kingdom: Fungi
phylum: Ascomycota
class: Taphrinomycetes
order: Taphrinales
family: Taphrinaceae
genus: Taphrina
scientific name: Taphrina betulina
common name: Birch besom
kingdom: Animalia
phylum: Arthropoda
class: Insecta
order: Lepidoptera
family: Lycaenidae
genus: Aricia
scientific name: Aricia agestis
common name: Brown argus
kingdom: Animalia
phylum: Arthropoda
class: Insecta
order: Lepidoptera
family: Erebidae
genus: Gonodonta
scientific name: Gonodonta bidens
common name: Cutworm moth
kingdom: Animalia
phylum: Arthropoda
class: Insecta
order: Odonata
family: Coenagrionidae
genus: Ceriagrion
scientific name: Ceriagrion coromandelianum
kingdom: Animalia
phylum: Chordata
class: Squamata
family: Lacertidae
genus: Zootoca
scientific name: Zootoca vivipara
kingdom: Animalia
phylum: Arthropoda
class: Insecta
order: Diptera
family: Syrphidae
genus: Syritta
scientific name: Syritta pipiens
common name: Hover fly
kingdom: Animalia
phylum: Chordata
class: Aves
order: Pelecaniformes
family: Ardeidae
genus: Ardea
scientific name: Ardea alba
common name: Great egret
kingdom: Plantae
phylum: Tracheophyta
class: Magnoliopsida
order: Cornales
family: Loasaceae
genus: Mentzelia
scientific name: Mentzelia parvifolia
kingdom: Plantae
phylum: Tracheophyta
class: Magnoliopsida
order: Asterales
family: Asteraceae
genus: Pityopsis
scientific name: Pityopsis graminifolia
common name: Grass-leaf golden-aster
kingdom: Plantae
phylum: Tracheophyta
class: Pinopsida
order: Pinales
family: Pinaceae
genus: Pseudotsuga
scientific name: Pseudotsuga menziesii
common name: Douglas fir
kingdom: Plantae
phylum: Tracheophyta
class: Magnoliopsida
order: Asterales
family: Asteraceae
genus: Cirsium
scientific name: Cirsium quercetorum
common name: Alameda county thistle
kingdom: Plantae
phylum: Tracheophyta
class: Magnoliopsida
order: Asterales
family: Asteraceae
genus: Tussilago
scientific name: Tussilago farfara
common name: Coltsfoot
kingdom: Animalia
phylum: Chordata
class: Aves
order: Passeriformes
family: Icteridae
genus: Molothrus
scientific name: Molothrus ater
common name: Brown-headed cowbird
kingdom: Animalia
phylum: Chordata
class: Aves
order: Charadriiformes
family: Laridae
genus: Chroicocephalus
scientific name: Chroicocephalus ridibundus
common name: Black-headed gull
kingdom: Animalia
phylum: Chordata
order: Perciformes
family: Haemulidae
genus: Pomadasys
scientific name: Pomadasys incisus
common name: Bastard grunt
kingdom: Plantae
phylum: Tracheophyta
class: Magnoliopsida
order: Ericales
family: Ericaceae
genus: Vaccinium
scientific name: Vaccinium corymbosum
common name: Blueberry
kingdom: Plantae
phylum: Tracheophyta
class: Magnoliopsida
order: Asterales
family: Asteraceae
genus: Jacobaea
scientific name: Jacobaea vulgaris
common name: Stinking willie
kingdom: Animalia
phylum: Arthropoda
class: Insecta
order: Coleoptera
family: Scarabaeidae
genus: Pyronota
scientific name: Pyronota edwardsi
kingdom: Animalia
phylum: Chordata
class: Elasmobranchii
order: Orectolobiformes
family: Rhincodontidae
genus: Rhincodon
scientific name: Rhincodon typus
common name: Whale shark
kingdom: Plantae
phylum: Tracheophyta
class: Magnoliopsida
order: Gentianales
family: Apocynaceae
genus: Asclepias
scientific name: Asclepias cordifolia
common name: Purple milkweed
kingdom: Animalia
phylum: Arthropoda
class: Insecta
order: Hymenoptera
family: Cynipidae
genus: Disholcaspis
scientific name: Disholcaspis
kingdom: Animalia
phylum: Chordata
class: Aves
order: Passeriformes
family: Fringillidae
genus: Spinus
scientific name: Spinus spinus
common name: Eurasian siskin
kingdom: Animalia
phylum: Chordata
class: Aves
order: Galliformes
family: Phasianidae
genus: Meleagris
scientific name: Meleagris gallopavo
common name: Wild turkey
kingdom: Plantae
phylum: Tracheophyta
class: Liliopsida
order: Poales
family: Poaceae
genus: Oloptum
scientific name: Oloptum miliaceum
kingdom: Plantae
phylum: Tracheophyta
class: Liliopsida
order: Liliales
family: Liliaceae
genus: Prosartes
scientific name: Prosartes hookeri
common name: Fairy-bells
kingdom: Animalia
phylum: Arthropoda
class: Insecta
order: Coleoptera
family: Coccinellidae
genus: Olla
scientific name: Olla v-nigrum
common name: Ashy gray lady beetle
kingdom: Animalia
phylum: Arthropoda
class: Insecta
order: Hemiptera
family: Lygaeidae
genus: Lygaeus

[Work required] Please write out the items from the start through the line that contains "scientific name: Gonodonta bidens", including that line.

[Expected answer]
kingdom: Fungi
phylum: Ascomycota
class: Taphrinomycetes
order: Taphrinales
family: Taphrinaceae
genus: Taphrina
scientific name: Taphrina betulina
common name: Birch besom
kingdom: Animalia
phylum: Arthropoda
class: Insecta
order: Lepidoptera
family: Lycaenidae
genus: Aricia
scientific name: Aricia agestis
common name: Brown argus
kingdom: Animalia
phylum: Arthropoda
class: Insecta
order: Lepidoptera
family: Erebidae
genus: Gonodonta
scientific name: Gonodonta bidens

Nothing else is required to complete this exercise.